California Punitives by Horvitz & Levy
  • Press release by Consumer Attorneys of California defends jury’s $185 million verdict—by saying it is obviously excessive

    A week ago we reported on a jury award of $185 million in punitive damages in a single-plaintiff employment case against AutoZone.  Not surprisingly, that colossal award got a lot of media attention.  Some even called it a “preposterous” verdict by a runaway jury.

    In response to this criticism, the Consumer Attorneys of California issued a remarkable press release.  The press release says that criticism of the verdict is unwarranted, which isn’t a surprising position for CAC to take.  But CAC’s reasoning is quite surprising.  According to CAC, it makes no sense to talk about runaway juries or preposterous damage awards until the post-verdict proceedings are resolved, because “such big punitive damages awards are inevitably scaled back to a fraction of what was ordered by the jury.”  The press release goes on to say that “nobody at AutoZone is expecting to write a check for $185 million” because U.S. Supreme Court precedent limits punitive damages to no more than nine times the amount of compensatory damages.

    CAC has a point.  Many of the big punitive damages awards that generate media attention are later reduced during post-trial proceedings or on appeal.  And those rulings rarely get the same kind of press as the original verdict. 

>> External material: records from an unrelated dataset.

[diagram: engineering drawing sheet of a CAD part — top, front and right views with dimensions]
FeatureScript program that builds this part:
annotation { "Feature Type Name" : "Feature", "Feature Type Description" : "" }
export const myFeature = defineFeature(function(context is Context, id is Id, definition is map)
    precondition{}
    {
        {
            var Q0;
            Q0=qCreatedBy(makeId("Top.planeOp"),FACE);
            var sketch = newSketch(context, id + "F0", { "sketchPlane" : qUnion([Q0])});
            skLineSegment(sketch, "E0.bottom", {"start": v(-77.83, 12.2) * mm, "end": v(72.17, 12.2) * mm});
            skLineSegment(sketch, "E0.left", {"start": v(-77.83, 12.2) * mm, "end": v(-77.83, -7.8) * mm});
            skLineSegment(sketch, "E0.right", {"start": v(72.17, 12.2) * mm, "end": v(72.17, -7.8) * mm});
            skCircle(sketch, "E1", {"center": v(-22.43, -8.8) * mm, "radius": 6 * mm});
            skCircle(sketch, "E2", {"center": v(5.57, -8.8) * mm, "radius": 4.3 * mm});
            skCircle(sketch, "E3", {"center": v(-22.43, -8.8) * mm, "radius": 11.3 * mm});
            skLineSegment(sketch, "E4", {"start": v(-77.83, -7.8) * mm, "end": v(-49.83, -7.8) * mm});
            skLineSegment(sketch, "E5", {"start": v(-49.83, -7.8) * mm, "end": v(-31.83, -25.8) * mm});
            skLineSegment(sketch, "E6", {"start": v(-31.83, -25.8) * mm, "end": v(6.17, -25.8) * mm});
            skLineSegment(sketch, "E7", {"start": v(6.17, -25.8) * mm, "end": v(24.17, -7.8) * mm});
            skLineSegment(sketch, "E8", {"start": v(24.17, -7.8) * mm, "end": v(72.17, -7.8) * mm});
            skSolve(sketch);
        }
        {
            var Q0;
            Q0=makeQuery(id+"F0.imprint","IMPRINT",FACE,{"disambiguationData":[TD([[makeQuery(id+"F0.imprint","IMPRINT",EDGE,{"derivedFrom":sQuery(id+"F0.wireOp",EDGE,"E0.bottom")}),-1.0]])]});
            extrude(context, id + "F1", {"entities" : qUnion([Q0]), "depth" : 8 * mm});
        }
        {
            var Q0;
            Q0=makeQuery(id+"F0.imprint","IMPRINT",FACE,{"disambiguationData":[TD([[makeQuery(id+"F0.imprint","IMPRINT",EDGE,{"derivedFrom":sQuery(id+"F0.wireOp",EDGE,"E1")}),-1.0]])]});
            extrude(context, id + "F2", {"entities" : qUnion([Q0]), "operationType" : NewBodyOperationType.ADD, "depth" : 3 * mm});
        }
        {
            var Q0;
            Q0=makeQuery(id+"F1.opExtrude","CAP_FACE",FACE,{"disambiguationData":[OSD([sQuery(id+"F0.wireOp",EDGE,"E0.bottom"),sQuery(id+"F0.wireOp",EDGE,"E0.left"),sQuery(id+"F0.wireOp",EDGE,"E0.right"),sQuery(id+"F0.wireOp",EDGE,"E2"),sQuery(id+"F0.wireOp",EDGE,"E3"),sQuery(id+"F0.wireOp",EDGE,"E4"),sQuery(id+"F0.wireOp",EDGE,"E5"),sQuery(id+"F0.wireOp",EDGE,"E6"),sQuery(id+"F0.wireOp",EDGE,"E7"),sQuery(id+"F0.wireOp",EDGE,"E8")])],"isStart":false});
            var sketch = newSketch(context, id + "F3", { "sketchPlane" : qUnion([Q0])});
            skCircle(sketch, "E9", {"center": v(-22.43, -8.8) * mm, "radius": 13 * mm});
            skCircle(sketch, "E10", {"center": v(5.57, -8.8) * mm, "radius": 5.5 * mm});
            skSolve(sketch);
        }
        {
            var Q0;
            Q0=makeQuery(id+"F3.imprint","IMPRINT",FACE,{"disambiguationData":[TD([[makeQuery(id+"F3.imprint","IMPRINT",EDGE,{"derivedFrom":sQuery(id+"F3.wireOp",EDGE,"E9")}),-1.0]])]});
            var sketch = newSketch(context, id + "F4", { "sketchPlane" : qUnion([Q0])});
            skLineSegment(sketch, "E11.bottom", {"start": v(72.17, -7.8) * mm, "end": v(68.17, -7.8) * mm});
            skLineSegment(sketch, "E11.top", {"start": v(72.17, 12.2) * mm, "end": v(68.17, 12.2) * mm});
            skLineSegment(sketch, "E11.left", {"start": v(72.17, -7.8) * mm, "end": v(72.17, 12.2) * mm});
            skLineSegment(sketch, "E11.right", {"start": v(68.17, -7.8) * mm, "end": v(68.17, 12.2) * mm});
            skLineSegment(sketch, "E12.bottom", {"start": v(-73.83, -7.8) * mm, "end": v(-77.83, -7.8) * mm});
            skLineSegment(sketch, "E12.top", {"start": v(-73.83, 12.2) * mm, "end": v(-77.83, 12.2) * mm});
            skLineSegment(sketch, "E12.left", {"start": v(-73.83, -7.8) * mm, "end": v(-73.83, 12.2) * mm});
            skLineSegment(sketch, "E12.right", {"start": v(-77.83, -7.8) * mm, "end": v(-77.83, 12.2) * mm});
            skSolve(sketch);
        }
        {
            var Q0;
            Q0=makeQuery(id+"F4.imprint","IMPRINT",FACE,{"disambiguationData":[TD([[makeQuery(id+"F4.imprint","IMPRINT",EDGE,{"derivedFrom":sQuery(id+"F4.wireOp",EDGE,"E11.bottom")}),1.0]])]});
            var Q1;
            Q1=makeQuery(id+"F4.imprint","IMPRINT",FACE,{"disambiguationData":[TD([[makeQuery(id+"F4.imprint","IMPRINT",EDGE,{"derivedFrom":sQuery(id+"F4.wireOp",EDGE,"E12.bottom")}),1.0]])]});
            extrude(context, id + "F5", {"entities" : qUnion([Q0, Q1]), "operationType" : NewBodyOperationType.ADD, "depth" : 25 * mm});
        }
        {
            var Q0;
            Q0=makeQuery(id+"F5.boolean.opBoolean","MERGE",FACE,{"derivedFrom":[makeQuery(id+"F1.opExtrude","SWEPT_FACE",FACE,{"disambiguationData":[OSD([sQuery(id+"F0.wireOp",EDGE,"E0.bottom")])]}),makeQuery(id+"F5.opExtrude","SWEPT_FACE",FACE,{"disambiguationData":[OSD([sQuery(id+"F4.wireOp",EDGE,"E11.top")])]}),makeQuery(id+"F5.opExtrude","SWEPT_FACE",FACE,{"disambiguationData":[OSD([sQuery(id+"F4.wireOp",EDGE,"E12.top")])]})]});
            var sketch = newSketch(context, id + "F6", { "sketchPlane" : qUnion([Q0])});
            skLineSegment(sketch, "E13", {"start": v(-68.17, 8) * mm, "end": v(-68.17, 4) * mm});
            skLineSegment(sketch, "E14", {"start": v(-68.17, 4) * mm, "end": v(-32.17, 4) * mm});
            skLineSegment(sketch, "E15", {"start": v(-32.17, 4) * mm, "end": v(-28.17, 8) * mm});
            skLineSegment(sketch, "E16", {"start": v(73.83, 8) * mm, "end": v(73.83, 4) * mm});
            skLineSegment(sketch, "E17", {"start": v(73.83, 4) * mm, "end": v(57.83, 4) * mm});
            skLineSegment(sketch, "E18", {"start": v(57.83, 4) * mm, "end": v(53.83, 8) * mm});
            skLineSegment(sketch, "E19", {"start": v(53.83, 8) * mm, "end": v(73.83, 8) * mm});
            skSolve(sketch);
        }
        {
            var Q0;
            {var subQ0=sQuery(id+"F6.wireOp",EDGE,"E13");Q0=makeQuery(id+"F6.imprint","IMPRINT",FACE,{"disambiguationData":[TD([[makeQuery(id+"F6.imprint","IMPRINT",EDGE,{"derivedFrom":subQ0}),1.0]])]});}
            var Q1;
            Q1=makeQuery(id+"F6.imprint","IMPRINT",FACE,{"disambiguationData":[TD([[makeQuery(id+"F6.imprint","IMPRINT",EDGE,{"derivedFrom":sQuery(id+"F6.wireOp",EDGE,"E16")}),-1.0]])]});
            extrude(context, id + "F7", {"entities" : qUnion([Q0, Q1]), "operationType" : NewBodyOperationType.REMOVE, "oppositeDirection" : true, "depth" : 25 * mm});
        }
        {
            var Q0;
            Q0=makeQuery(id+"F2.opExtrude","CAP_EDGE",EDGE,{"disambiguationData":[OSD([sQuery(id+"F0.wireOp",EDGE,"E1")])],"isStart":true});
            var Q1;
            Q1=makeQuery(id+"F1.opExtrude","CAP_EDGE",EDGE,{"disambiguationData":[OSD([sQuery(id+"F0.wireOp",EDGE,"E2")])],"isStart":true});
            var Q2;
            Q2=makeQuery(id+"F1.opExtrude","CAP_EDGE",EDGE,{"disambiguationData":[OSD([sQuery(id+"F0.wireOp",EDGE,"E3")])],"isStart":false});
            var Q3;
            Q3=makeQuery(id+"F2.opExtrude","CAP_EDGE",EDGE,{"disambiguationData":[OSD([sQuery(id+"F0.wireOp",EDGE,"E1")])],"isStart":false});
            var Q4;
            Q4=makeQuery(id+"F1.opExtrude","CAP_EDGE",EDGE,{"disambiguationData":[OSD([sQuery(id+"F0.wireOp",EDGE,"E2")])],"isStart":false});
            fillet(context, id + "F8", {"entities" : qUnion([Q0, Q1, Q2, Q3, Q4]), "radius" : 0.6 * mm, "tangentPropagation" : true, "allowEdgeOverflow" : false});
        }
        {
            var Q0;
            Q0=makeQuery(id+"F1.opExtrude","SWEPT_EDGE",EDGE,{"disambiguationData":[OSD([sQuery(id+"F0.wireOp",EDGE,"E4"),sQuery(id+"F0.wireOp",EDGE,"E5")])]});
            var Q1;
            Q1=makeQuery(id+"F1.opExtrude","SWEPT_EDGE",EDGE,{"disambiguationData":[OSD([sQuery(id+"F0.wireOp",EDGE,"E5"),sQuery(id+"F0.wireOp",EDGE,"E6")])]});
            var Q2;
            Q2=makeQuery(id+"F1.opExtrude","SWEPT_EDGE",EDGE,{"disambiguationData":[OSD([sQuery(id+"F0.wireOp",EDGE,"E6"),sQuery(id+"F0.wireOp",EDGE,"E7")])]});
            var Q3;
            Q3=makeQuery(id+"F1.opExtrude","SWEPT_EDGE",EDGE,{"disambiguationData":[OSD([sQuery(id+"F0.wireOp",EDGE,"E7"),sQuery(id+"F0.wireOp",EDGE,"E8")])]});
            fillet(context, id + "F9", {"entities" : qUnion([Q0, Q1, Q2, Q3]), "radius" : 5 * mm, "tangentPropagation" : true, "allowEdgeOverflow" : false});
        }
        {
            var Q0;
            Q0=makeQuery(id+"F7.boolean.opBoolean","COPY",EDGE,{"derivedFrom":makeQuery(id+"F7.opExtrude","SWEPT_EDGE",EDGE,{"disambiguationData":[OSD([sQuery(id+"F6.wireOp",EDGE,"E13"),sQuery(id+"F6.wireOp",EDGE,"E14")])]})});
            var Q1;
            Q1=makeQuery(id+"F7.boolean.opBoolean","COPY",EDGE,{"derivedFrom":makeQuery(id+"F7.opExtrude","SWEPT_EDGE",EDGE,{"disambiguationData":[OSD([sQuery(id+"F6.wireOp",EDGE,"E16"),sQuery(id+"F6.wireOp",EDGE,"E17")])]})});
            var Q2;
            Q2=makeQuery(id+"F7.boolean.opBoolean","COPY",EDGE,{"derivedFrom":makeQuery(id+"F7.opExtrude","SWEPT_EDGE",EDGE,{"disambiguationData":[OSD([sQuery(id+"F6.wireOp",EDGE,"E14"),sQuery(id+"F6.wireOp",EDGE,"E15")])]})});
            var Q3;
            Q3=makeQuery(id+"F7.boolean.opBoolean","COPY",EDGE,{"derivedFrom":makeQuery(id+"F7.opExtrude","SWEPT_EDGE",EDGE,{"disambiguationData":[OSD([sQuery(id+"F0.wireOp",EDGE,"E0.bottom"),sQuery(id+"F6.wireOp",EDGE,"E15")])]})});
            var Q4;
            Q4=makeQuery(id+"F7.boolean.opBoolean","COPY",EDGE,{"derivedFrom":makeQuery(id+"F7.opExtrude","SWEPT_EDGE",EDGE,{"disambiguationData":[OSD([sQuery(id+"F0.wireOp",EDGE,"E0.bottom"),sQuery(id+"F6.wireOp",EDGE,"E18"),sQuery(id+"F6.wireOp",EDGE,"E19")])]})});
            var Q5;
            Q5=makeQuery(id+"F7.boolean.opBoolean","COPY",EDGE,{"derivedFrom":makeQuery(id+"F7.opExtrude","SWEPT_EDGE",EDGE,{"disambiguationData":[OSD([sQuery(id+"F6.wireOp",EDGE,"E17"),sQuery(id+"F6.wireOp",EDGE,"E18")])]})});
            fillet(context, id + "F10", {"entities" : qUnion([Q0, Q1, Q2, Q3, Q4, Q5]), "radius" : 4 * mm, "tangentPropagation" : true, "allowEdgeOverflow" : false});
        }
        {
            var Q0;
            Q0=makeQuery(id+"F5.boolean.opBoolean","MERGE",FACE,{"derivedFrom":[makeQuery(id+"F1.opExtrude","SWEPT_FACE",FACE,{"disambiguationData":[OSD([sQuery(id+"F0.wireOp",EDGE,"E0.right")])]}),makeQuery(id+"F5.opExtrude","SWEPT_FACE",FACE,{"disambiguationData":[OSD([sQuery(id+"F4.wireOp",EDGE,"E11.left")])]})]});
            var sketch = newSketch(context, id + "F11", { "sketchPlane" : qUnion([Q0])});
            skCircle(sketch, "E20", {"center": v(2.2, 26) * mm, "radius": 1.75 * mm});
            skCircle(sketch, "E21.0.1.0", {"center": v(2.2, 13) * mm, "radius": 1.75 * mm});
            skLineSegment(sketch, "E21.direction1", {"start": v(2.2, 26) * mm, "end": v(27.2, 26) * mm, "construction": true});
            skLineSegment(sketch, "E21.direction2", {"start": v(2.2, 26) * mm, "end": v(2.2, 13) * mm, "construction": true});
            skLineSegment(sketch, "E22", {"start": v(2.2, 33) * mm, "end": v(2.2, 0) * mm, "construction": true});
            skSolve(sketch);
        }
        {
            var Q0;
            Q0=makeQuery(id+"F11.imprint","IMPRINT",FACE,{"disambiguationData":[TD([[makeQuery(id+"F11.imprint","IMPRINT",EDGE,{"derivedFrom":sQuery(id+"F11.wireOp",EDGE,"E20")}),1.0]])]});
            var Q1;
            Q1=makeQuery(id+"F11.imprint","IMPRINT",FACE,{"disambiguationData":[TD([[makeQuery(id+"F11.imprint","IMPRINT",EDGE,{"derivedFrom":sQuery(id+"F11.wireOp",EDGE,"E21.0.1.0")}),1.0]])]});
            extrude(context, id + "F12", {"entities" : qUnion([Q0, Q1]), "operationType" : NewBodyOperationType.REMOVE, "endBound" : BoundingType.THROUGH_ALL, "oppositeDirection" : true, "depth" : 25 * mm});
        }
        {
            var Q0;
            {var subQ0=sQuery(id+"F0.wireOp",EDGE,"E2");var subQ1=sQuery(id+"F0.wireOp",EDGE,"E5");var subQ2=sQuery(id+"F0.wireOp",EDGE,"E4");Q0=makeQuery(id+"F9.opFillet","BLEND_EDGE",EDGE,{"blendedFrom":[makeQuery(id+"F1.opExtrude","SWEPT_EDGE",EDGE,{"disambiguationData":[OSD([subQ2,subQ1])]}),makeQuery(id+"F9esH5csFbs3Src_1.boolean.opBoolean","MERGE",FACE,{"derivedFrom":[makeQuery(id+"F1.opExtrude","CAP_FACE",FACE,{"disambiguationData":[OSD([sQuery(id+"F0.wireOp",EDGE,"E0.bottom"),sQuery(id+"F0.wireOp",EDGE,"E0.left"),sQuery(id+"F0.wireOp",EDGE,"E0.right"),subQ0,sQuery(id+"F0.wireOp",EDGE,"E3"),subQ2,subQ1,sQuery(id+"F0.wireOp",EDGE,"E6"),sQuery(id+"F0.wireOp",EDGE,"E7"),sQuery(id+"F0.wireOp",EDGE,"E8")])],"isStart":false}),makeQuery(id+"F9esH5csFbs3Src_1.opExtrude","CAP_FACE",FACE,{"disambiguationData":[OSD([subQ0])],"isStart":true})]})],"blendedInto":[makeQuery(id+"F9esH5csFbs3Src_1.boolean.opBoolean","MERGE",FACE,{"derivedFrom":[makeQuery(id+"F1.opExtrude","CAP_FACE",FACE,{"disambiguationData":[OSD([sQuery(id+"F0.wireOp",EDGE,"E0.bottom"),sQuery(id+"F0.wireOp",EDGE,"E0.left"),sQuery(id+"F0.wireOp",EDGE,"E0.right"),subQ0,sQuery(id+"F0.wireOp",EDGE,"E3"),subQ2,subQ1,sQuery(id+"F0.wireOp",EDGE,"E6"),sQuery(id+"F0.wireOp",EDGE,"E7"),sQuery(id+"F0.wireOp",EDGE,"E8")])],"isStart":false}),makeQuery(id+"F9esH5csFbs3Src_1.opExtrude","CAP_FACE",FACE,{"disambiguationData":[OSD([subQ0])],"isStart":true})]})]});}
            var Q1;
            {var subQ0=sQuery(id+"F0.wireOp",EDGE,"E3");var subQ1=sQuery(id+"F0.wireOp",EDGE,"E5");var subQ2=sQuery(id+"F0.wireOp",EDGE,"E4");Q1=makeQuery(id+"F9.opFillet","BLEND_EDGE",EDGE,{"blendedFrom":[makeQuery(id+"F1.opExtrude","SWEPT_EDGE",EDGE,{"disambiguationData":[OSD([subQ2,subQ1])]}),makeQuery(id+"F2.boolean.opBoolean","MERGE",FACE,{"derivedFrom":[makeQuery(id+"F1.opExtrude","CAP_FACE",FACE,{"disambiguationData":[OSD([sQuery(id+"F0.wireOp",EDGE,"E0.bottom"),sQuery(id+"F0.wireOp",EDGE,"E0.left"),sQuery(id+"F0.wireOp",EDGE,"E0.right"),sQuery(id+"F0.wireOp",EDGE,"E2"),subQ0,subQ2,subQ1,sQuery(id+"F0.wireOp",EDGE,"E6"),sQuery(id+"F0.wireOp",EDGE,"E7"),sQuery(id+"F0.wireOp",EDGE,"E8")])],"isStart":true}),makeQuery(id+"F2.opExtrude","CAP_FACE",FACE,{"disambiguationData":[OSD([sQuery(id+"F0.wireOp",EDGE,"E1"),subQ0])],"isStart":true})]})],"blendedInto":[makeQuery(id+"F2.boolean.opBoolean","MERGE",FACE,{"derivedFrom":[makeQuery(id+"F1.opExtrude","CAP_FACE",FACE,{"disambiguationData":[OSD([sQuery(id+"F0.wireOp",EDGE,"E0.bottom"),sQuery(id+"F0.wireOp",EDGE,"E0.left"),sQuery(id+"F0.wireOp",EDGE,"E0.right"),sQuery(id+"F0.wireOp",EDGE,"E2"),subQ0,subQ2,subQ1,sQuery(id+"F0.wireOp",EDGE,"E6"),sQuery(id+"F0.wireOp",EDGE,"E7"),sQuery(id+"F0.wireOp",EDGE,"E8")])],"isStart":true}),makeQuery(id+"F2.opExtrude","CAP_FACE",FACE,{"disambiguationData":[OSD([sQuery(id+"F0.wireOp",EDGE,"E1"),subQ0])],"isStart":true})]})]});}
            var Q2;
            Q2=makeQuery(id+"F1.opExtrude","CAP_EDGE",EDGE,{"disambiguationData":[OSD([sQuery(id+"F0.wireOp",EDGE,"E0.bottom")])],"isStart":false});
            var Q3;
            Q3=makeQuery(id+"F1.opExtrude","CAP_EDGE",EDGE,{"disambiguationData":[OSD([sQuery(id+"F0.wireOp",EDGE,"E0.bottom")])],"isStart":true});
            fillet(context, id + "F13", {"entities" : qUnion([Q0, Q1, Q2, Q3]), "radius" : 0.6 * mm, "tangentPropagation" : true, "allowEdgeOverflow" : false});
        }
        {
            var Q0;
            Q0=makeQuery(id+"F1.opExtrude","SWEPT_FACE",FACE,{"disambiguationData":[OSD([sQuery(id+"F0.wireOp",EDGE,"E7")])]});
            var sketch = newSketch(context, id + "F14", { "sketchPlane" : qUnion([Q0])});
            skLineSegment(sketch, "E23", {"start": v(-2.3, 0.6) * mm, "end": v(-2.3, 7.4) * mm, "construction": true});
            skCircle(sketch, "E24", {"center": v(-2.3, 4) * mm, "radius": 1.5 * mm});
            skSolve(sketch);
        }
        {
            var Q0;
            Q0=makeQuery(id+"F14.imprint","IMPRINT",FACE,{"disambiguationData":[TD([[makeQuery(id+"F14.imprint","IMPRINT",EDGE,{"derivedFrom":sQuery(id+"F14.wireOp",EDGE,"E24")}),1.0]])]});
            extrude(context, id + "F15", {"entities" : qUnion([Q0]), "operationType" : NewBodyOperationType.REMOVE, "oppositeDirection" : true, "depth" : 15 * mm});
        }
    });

    Nevertheless, CAC’s position is a startling one.  CAC’s members fight vigorously to obtain awards like this. And they fight to hold on to them during post-verdict review.

    Consider, for example, Bullock v. Philip Morris, in which a California jury awarded $28 billion in punitive damages to a single plaintiff.  The plaintiff’s lawyer fought hard to hold on to that award.  When the trial court reduced it to $28 million, plaintiff’s counsel filed a cross-appeal asking the Court of Appeal court to reinstate the full amount of the jury’s award.  (See 2005 WL 4656293.)  That lawyer—Michael J. Piuze—is a past recipient of CAC’s “Trial Lawyer of the Year Award.” One of the attorneys at his firm is currently on CAC’s board. 

    It isn’t just CAC’s individual members who defend punitive damages awards in the nine-figure range and above.  CAC itself files amicus curiae briefs to defend such awards.  For example, in Romo v. Ford Motor Co., CAC filed an amicus brief to defend a $290 million punitive damages award. (See 2003 WL 22455474.)

    Given this history, the CAC press release on the Auto Zone case comes as a great surprise, because it  seemingly acknowledges that an award much smaller than the Bullock and Romo awards is obviously excessive and will inevitably be reduced or vacated.  Having taken that position, it would now be difficult for CAC to file another amicus brief like the one it filed in Romo if the AutoZone case ends up on appeal.